WORK INSTRUCTION:
Read the data below line by line and copy each one with "LIST" in it.

........

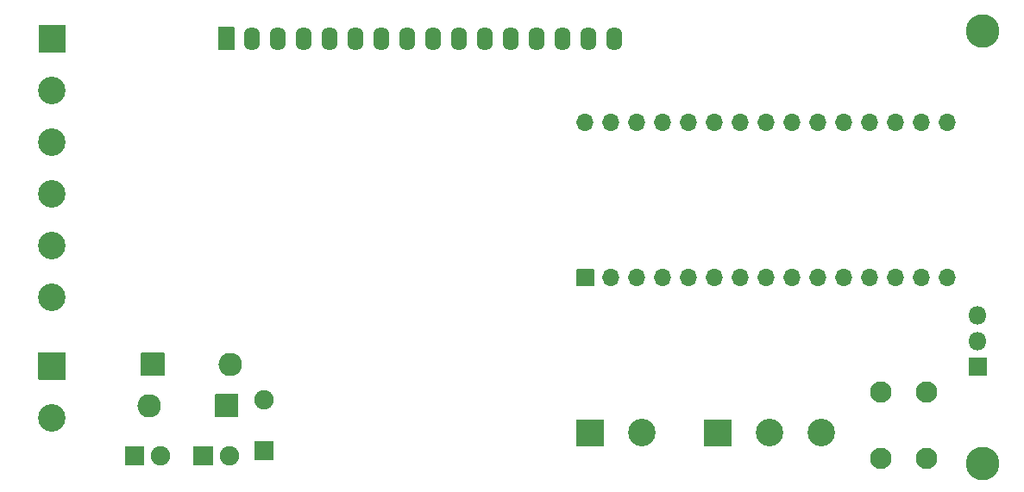
<source format=gbs>
%TF.GenerationSoftware,KiCad,Pcbnew,(5.99.0-1296-g952e7a5fb)*%
%TF.CreationDate,2020-06-12T12:12:59+03:00*%
%TF.ProjectId,TeemoWB,5465656d-6f57-4422-9e6b-696361645f70,1.0*%
%TF.SameCoordinates,Original*%
%TF.FileFunction,Soldermask,Bot*%
%TF.FilePolarity,Negative*%
%FSLAX46Y46*%
G04 Gerber Fmt 4.6, Leading zero omitted, Abs format (unit mm)*
G04 Created by KiCad (PCBNEW (5.99.0-1296-g952e7a5fb)) date 2020-06-12 12:12:59*
%MOMM*%
%LPD*%
G01*
G04 APERTURE LIST*
%ADD10C,3.300000*%
%ADD11O,1.600000X2.300000*%
%ADD12O,1.800000X1.800000*%
%ADD13C,2.100000*%
%ADD14C,2.700000*%
%ADD15C,1.900000*%
%ADD16O,2.300000X2.300000*%
%ADD17O,1.700000X1.700000*%
G04 APERTURE END LIST*
D10*
%TO.C,REF\u002A\u002A*%
X168000000Y-105750000D03*
%TD*%
%TO.C,REF\u002A\u002A*%
X168000000Y-63250000D03*
%TD*%
D11*
%TO.C,D_LCD1*%
X131850000Y-64000000D03*
X129310000Y-64000000D03*
X126770000Y-64000000D03*
X124230000Y-64000000D03*
X121690000Y-64000000D03*
X119150000Y-64000000D03*
X116610000Y-64000000D03*
X114070000Y-64000000D03*
X111530000Y-64000000D03*
X108990000Y-64000000D03*
X106450000Y-64000000D03*
X103910000Y-64000000D03*
X101370000Y-64000000D03*
X98830000Y-64000000D03*
X96290000Y-64000000D03*
G36*
G01*
X92950000Y-65100000D02*
X92950000Y-62900000D01*
G75*
G02*
X93000000Y-62850000I50000J0D01*
G01*
X94500000Y-62850000D01*
G75*
G02*
X94550000Y-62900000I0J-50000D01*
G01*
X94550000Y-65100000D01*
G75*
G02*
X94500000Y-65150000I-50000J0D01*
G01*
X93000000Y-65150000D01*
G75*
G02*
X92950000Y-65100000I0J50000D01*
G01*
G37*
%TD*%
D12*
%TO.C,J3*%
X167500000Y-91170000D03*
X167500000Y-93710000D03*
G36*
G01*
X168400000Y-95400000D02*
X168400000Y-97100000D01*
G75*
G02*
X168350000Y-97150000I-50000J0D01*
G01*
X166650000Y-97150000D01*
G75*
G02*
X166600000Y-97100000I0J50000D01*
G01*
X166600000Y-95400000D01*
G75*
G02*
X166650000Y-95350000I50000J0D01*
G01*
X168350000Y-95350000D01*
G75*
G02*
X168400000Y-95400000I0J-50000D01*
G01*
G37*
%TD*%
D13*
%TO.C,SW1*%
X158000000Y-98750000D03*
X162500000Y-98750000D03*
X158000000Y-105250000D03*
X162500000Y-105250000D03*
%TD*%
D14*
%TO.C,J5*%
X152160000Y-102750000D03*
X147080000Y-102750000D03*
G36*
G01*
X140650000Y-104050000D02*
X140650000Y-101450000D01*
G75*
G02*
X140700000Y-101400000I50000J0D01*
G01*
X143300000Y-101400000D01*
G75*
G02*
X143350000Y-101450000I0J-50000D01*
G01*
X143350000Y-104050000D01*
G75*
G02*
X143300000Y-104100000I-50000J0D01*
G01*
X140700000Y-104100000D01*
G75*
G02*
X140650000Y-104050000I0J50000D01*
G01*
G37*
%TD*%
%TO.C,J4*%
X134580000Y-102750000D03*
G36*
G01*
X128150000Y-104050000D02*
X128150000Y-101450000D01*
G75*
G02*
X128200000Y-101400000I50000J0D01*
G01*
X130800000Y-101400000D01*
G75*
G02*
X130850000Y-101450000I0J-50000D01*
G01*
X130850000Y-104050000D01*
G75*
G02*
X130800000Y-104100000I-50000J0D01*
G01*
X128200000Y-104100000D01*
G75*
G02*
X128150000Y-104050000I0J50000D01*
G01*
G37*
%TD*%
%TO.C,J2*%
X76675000Y-89450000D03*
X76675000Y-84370000D03*
X76675000Y-79290000D03*
X76675000Y-74210000D03*
X76675000Y-69130000D03*
G36*
G01*
X75375000Y-62700000D02*
X77975000Y-62700000D01*
G75*
G02*
X78025000Y-62750000I0J-50000D01*
G01*
X78025000Y-65350000D01*
G75*
G02*
X77975000Y-65400000I-50000J0D01*
G01*
X75375000Y-65400000D01*
G75*
G02*
X75325000Y-65350000I0J50000D01*
G01*
X75325000Y-62750000D01*
G75*
G02*
X75375000Y-62700000I50000J0D01*
G01*
G37*
%TD*%
%TO.C,J1*%
X76650000Y-101255000D03*
G36*
G01*
X75350000Y-94825000D02*
X77950000Y-94825000D01*
G75*
G02*
X78000000Y-94875000I0J-50000D01*
G01*
X78000000Y-97475000D01*
G75*
G02*
X77950000Y-97525000I-50000J0D01*
G01*
X75350000Y-97525000D01*
G75*
G02*
X75300000Y-97475000I0J50000D01*
G01*
X75300000Y-94875000D01*
G75*
G02*
X75350000Y-94825000I50000J0D01*
G01*
G37*
%TD*%
D15*
%TO.C,D4*%
X87290000Y-105000000D03*
G36*
G01*
X83800000Y-105900000D02*
X83800000Y-104100000D01*
G75*
G02*
X83850000Y-104050000I50000J0D01*
G01*
X85650000Y-104050000D01*
G75*
G02*
X85700000Y-104100000I0J-50000D01*
G01*
X85700000Y-105900000D01*
G75*
G02*
X85650000Y-105950000I-50000J0D01*
G01*
X83850000Y-105950000D01*
G75*
G02*
X83800000Y-105900000I0J50000D01*
G01*
G37*
%TD*%
%TO.C,D3*%
X94040000Y-105000000D03*
G36*
G01*
X90550000Y-105900000D02*
X90550000Y-104100000D01*
G75*
G02*
X90600000Y-104050000I50000J0D01*
G01*
X92400000Y-104050000D01*
G75*
G02*
X92450000Y-104100000I0J-50000D01*
G01*
X92450000Y-105900000D01*
G75*
G02*
X92400000Y-105950000I-50000J0D01*
G01*
X90600000Y-105950000D01*
G75*
G02*
X90550000Y-105900000I0J50000D01*
G01*
G37*
%TD*%
D16*
%TO.C,D2*%
X94160047Y-96000000D03*
G36*
G01*
X85390047Y-97100000D02*
X85390047Y-94900000D01*
G75*
G02*
X85440047Y-94850000I50000J0D01*
G01*
X87640047Y-94850000D01*
G75*
G02*
X87690047Y-94900000I0J-50000D01*
G01*
X87690047Y-97100000D01*
G75*
G02*
X87640047Y-97150000I-50000J0D01*
G01*
X85440047Y-97150000D01*
G75*
G02*
X85390047Y-97100000I0J50000D01*
G01*
G37*
%TD*%
%TO.C,D1*%
X86187349Y-100074710D03*
G36*
G01*
X94957349Y-98974710D02*
X94957349Y-101174710D01*
G75*
G02*
X94907349Y-101224710I-50000J0D01*
G01*
X92707349Y-101224710D01*
G75*
G02*
X92657349Y-101174710I0J50000D01*
G01*
X92657349Y-98974710D01*
G75*
G02*
X92707349Y-98924710I50000J0D01*
G01*
X94907349Y-98924710D01*
G75*
G02*
X94957349Y-98974710I0J-50000D01*
G01*
G37*
%TD*%
D15*
%TO.C,C1*%
X97450000Y-99500000D03*
G36*
G01*
X96500000Y-105400000D02*
X96500000Y-103600000D01*
G75*
G02*
X96550000Y-103550000I50000J0D01*
G01*
X98350000Y-103550000D01*
G75*
G02*
X98400000Y-103600000I0J-50000D01*
G01*
X98400000Y-105400000D01*
G75*
G02*
X98350000Y-105450000I-50000J0D01*
G01*
X96550000Y-105450000D01*
G75*
G02*
X96500000Y-105400000I0J50000D01*
G01*
G37*
%TD*%
D17*
%TO.C,A1*%
X164560000Y-72260000D03*
X164560000Y-87500000D03*
X129000000Y-72260000D03*
X162020000Y-87500000D03*
X131540000Y-72260000D03*
X159480000Y-87500000D03*
X134080000Y-72260000D03*
X156940000Y-87500000D03*
X136620000Y-72260000D03*
X154400000Y-87500000D03*
X139160000Y-72260000D03*
X151860000Y-87500000D03*
X141700000Y-72260000D03*
X149320000Y-87500000D03*
X144240000Y-72260000D03*
X146780000Y-87500000D03*
X146780000Y-72260000D03*
X144240000Y-87500000D03*
X149320000Y-72260000D03*
X141700000Y-87500000D03*
X151860000Y-72260000D03*
X139160000Y-87500000D03*
X154400000Y-72260000D03*
X136620000Y-87500000D03*
X156940000Y-72260000D03*
X134080000Y-87500000D03*
X159480000Y-72260000D03*
X131540000Y-87500000D03*
X162020000Y-72260000D03*
G36*
G01*
X129800000Y-88350000D02*
X128200000Y-88350000D01*
G75*
G02*
X128150000Y-88300000I0J50000D01*
G01*
X128150000Y-86700000D01*
G75*
G02*
X128200000Y-86650000I50000J0D01*
G01*
X129800000Y-86650000D01*
G75*
G02*
X129850000Y-86700000I0J-50000D01*
G01*
X129850000Y-88300000D01*
G75*
G02*
X129800000Y-88350000I-50000J0D01*
G01*
G37*
%TD*%
M02*

</source>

........

EXERCISE OUTPUT:
G04 APERTURE LIST*
G04 APERTURE END LIST*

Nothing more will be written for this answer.